Logo que voltou à ilha em 2015, a danceteria Treze a convidou para tomar conta da casa. Sua experiência no Sudeste havia acabado junto ao seu namoro. Com incentivo do local e mais autonomia, começou a instaurar um novo cenário nas festas. A noite era masculina, os DJ’s homens e as festas avançavam praticamente iguais de quinta a sábado. Era o momento de se posicionar.

Aos poucos a conjuntura se transformou. Dentro das baladas, as festas se tornaram diversificadas, para gostos múltiplos e direcionadas à um público-alvo. “A minha intenção era: esse eventos são direcionados ao público X, esse lugar é direcionado para X e Y — se você não gosta disso, não venha”.
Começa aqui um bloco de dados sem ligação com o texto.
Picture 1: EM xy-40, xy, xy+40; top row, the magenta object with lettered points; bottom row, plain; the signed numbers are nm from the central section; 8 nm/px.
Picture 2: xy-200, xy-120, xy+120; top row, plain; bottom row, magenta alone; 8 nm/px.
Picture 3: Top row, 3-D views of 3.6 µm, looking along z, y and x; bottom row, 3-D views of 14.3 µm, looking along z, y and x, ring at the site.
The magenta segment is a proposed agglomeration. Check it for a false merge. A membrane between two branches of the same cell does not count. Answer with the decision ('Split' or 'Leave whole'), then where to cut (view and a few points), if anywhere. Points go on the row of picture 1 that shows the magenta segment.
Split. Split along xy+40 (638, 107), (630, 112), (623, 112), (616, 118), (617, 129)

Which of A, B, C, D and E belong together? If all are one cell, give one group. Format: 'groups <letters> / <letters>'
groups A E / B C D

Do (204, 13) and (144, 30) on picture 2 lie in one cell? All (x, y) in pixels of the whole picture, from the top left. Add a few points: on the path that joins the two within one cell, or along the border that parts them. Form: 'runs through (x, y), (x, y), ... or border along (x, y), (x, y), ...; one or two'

“O que achasse do bar, pai?”

“Hm, pequeno”

Em 11 de outubro de 2018, o Madalena abre as portas para Florianópolis.

“Será que alguém vai aparecer?”, pergunta Rose aos amigos e familiares.
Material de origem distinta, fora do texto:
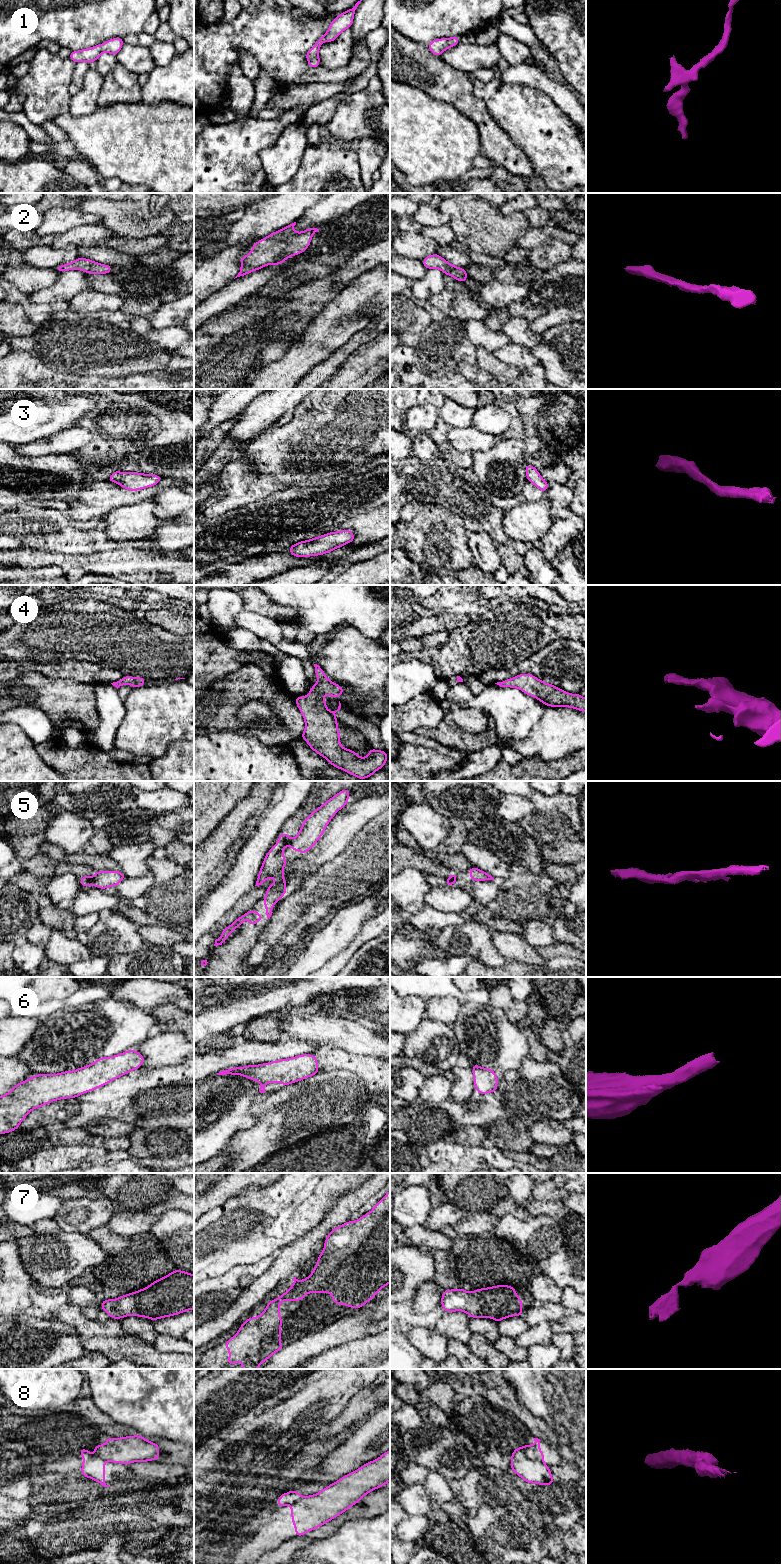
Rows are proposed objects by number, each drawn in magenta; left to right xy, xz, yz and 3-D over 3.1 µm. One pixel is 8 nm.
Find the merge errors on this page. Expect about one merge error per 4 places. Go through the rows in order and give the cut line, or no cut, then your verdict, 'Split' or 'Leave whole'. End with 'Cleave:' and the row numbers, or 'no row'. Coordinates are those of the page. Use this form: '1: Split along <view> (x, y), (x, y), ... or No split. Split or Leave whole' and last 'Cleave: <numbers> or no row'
1: No split. Leave whole
2: No split. Leave whole
3: No split. Leave whole
4: No split. Leave whole
5: No split. Leave whole
6: No split. Leave whole
7: No split. Leave whole
8: Split along yz (521, 1447), (528, 1457), (542, 1462). Split
Cleave: 8

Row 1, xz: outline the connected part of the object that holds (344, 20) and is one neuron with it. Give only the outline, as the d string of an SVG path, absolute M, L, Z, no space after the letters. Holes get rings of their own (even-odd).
M362 0L358 1L355 6L346 12L339 14L329 26L327 32L318 39L315 45L305 54L310 68L316 68L320 65L319 49L323 42L333 42L347 28L353 24L355 10Z

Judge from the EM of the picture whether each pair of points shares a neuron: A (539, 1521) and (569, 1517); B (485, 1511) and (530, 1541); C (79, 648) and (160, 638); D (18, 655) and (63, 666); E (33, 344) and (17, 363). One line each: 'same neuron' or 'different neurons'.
A: different neurons
B: same neuron
C: same neuron
D: different neurons
E: different neurons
No começo de 2018, Rose juntou suas economias e recorreu a sua irmã com uma proposta: ser sócia do bar que iria abrir. Gretin não tinha o dinheiro e nem a coragem para isso. Mas Anna tinha. Do lado administrativo, Rose, do financeiro, sua namorada.

“E ela perguntava isso pra gente e nós falávamos ‘claro que sim!’, mas a verdade é que nenhum de nós sabia também”, conta Gretin.

Depois de quatro meses de reforma, a inauguração do empreendimento de Rose, com sua sócia e namorada Anna O’Sfair, aconteceu sem evento no Facebook, com as redes sociais feitas um dia antes e uma divulgação à base de telefone sem fio.

No meio dos jovens espremidos, Íris e Adolfo se destacavam entre os frequentadores. De Taió, seus pais vieram prestigiar a abertura. Sóbrio há 8 anos, seu pai vem mudando a proximidade, que antes se restringia somente às irmãs, para toda a família. Hoje, três vezes por ano visitam a ilha, porém, sem estadias muito longas — para quem sempre morou no interior, a movimentação da Capital incomoda. “Tem muito carro, muito barulho”.

Sete meses atrás, Rose fez pela primeira vez a Victor Meirelles um mar de gente. A casa lotou, a rua também.

“Eu nunca tive bens materiais. Eu nunca tive um carro, uma casa, porque eu sabia que eu queria algo maior. E isso é o Madalena. E hoje é uma realização profissional muito grande, de ‘nossa, eu fiz algo grande na minha vida’ — algo que eu não tinha feito até então.”

Rose e Anna se conheceram em 2011 na noite de Floripa. As atuais sócias demoraram seis anos para ficarem juntas — Foto: Reprodução/ Facebook

O Madalena Bar funciona nas quartas e quintas-feiras, das 19h às 2h, e sexta e sábado, das 20h às 2h.